Evaluating Causal Discovery Algorithms for Path-Specific Fairness and Utility in Healthcare
This work addresses the problem of deploying causal discovery for fairness and utility in clinical applications, but it is incremental as it focuses on evaluation methods rather than new algorithms.
The paper tackled the challenge of evaluating causal discovery algorithms in healthcare by constructing proxy ground-truth graphs with expert collaboration and benchmarking them on synthetic Alzheimer's disease and heart failure data, finding that Peter-Clark achieved the best structural recovery on synthetic data and Fast Causal Inference had the highest utility on heart failure data, with path-specific effects like ejection fraction contributing 3.37 percentage points to indirect effects.
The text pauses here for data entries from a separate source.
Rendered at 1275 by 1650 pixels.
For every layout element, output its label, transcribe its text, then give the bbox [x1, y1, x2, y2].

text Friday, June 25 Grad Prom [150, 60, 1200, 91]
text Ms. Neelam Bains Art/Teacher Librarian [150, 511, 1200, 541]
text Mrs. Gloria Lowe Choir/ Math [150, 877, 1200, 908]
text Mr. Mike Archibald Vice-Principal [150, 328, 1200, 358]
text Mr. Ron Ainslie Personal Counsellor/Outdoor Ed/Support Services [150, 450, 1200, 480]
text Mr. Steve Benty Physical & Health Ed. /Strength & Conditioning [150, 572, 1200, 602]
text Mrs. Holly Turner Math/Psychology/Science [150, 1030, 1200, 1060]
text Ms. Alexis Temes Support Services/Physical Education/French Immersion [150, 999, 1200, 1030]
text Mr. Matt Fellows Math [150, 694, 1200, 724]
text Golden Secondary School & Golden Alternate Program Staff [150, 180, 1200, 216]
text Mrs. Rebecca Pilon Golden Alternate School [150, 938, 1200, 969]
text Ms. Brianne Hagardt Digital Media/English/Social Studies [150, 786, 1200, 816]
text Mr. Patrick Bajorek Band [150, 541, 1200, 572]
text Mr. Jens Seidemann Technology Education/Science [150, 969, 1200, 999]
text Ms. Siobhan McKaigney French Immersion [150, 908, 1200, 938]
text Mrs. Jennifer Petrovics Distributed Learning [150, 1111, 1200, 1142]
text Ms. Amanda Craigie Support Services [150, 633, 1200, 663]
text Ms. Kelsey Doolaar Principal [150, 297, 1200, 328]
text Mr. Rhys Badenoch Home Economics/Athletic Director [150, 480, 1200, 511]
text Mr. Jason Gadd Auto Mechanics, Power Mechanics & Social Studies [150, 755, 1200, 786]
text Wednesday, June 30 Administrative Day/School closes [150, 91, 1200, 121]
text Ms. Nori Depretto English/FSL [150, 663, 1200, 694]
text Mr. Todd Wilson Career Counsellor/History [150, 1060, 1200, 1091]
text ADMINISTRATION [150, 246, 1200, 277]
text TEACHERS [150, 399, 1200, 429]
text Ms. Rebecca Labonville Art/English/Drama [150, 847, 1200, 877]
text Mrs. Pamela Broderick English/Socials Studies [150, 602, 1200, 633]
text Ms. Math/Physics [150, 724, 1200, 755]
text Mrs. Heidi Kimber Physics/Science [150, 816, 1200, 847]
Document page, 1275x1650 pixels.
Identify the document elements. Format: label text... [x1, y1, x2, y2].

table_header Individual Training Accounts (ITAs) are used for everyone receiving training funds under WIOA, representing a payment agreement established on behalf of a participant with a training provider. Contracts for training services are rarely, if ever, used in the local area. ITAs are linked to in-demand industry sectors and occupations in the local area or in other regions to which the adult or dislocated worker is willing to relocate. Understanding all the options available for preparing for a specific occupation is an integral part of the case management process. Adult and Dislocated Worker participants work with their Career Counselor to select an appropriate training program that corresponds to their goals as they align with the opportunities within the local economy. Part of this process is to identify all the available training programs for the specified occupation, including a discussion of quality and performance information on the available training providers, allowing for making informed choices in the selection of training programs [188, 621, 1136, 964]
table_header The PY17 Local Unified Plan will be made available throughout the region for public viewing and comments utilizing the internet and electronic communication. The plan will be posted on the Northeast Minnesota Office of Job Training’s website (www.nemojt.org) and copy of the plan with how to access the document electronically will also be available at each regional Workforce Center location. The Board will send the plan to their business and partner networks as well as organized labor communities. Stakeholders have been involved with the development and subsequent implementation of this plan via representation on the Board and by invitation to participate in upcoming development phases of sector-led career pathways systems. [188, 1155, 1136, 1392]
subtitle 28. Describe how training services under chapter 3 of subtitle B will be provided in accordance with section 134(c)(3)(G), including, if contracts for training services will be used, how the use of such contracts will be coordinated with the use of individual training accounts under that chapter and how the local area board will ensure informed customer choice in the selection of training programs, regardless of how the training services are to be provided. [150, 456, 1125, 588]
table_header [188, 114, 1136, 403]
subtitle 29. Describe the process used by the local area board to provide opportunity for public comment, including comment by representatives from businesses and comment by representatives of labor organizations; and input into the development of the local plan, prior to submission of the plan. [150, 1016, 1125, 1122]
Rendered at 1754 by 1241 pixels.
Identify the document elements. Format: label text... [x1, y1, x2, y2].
Causal discovery in health data faces evaluation challenges when ground truth is unknown. We address this by collaborating with experts to construct proxy ground-truth graphs, establishing benchmarks for synthetic Alzheimer's disease and heart failure clinical records data. We evaluate the Peter-Clark, Greedy Equivalence Search, and Fast Causal Inference algorithms on structural recovery and path-specific fairness decomposition, going beyond composite fairness scores. On synthetic data, Peter-Clark achieved the best structural recovery. On heart failure data, Fast Causal Inference achieved the highest utility. For path-specific effects, ejection fraction contributed 3.37 percentage points to the indirect effect in the ground truth. These differences drove variations in the fairness-utility ratio across algorithms. Our results highlight the need for graph-aware fairness evaluation and fine-grained path-specific analysis when deploying causal discovery in clinical applications.